I recently starting reading The Omnivore’s Dilemma by Michael Pollan and so far I have found that it is extremely informative and is reshaping the way that I think about food. So far, I have only completed the chapter on corn, and while I realized that Corn was extremely important to farmers, but I never really thought that I was a big corn eater. I simply didn’t understand to what level it is used in the manufacturing of all sorts of processed food products and in fact the average person consumes a ton of Corn a year.
At the end of the day, Pollan outlines how corn has moved from a real food source to an industrial raw material The process of ‘wet milling’ creates an amazing amount of by products that are used by all sorts of the manufactured food industry – citric and lactic acid, glucose, fructose, ethanol, sorbital, mannitol, xanthan gum, and the list goes on and on. If you’re anything like me, you’ve seen these products listed time and time again on product’s packaging but never had any idea where they came from.

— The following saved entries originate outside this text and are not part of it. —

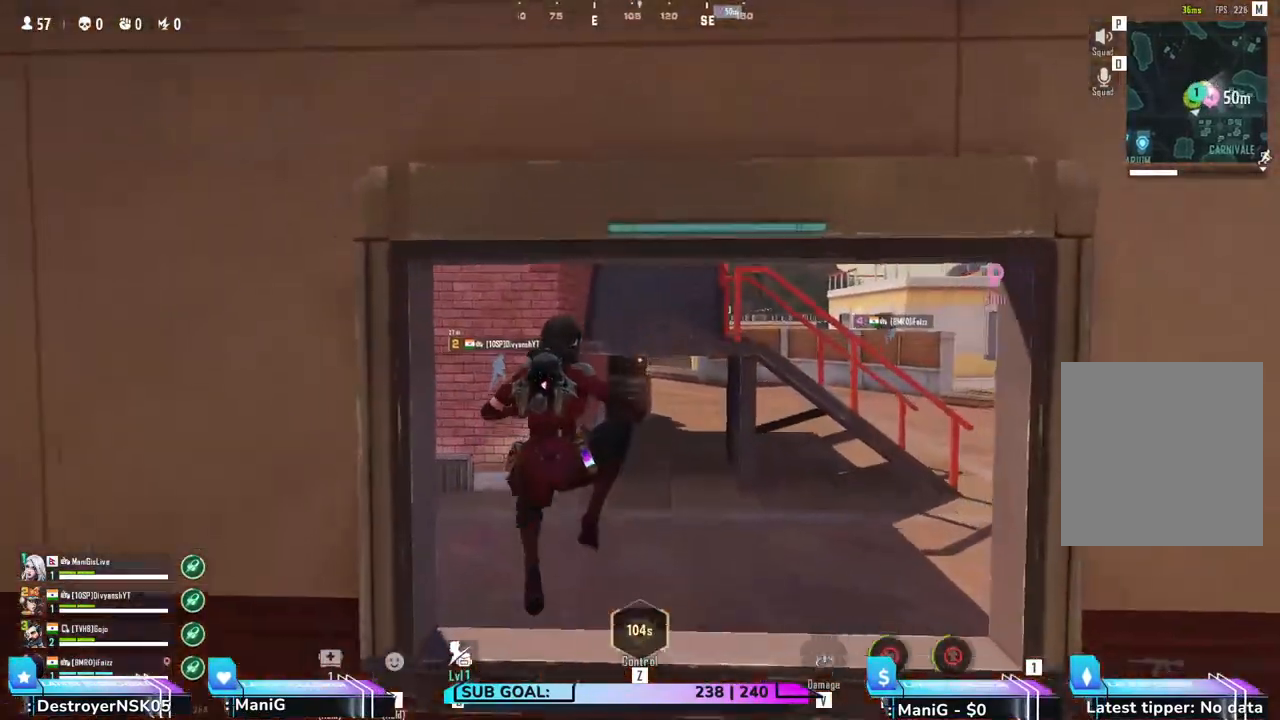
{"keys": ["a", "shift", "w"], "mouse": [], "events": [[400, "a", "down"]]}
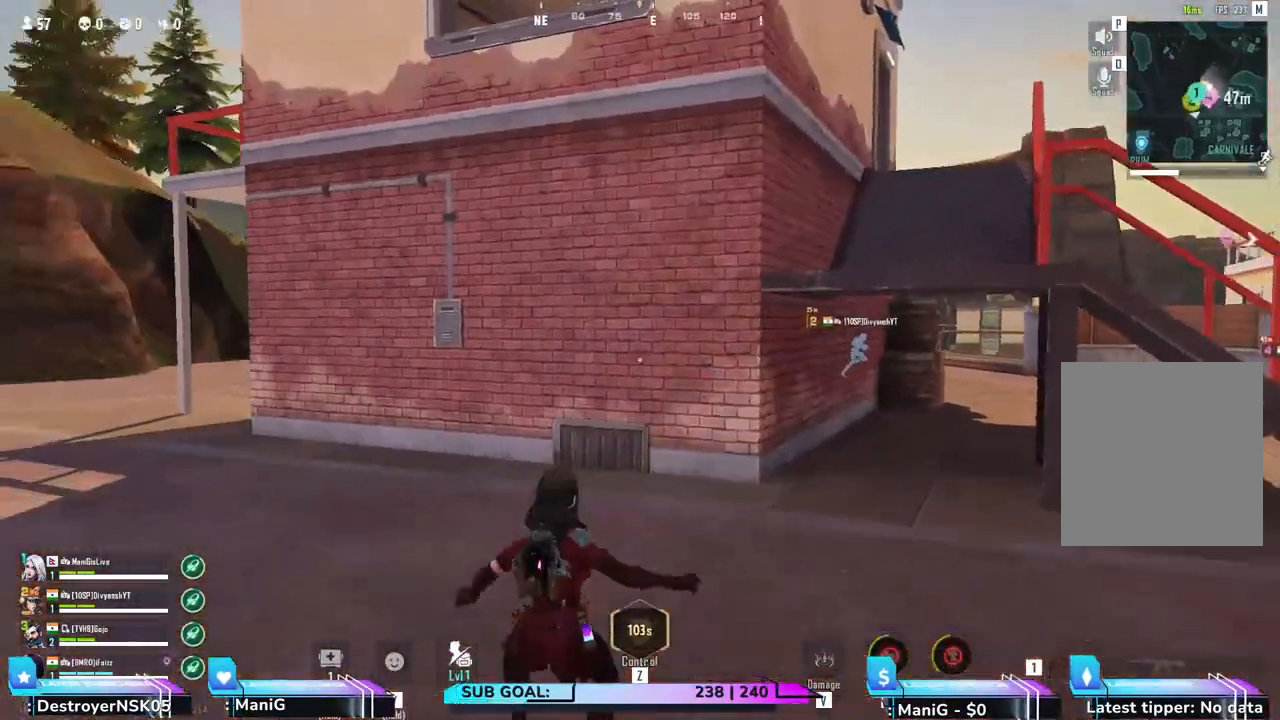
{"keys": ["shift", "w"], "mouse": [], "events": [[200, "a", "up"], [283, "e", "down"], [483, "e", "up"]]}
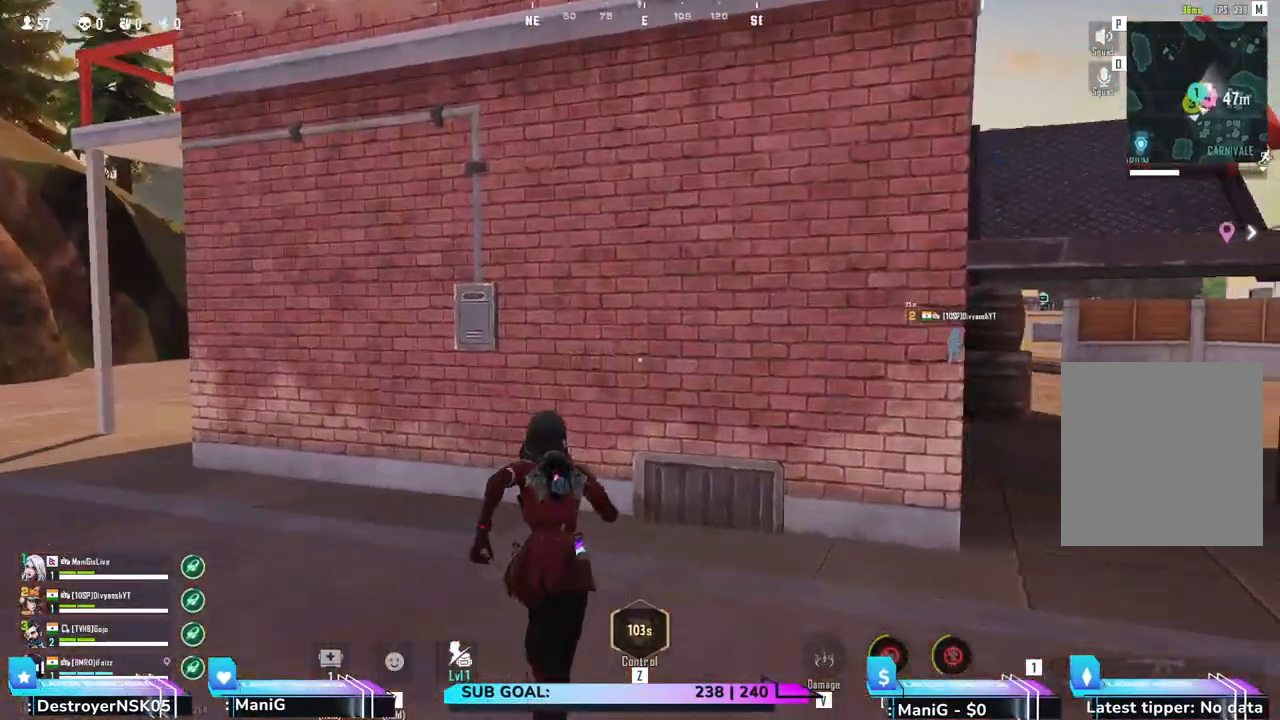
{"keys": ["shift", "space", "w"], "mouse": [], "events": [[350, "space", "down"]]}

Overall, incredibly interesting to learn where these processed foods come from – and Pollan goes on to discuss how we have become an ‘industrial eater’ who has evolved to consume corn is all these ways into an amazing eater of processed foods. In so many of the food that you consume corn suppliers the carbohydrates, soy supplies the protien and the fat can come from etiher plant. Using these building blocks food is not longer grown – it is manufactured and processed into anything. It is something that I have totally taken for granted during my life, and Pollan’s explanation will help me make more informed buying decisions in the future.
I expect that this reading just 200 pages of this book will drastically change my diet. This motivates me to move closer to ‘real food’ – that is using more and more real fruits and vegetables and less of the manufactured and processed foods. I have always looked at the nutritional facts of the food that I purchase, but I think that I will play closer attention to exactly what is going into the food that I eat. It is absolutely terrifying to think that a scientist is taking various corn and soy products to create ‘food’ in a laboratory.
Pollan does an excellent job of outling the history of Corn farming in the midwest and exactly how the economics of farming have brought us to the point we are at today. I can only hope that the remainder of the chapters make me stop and think as much as the first chapters did.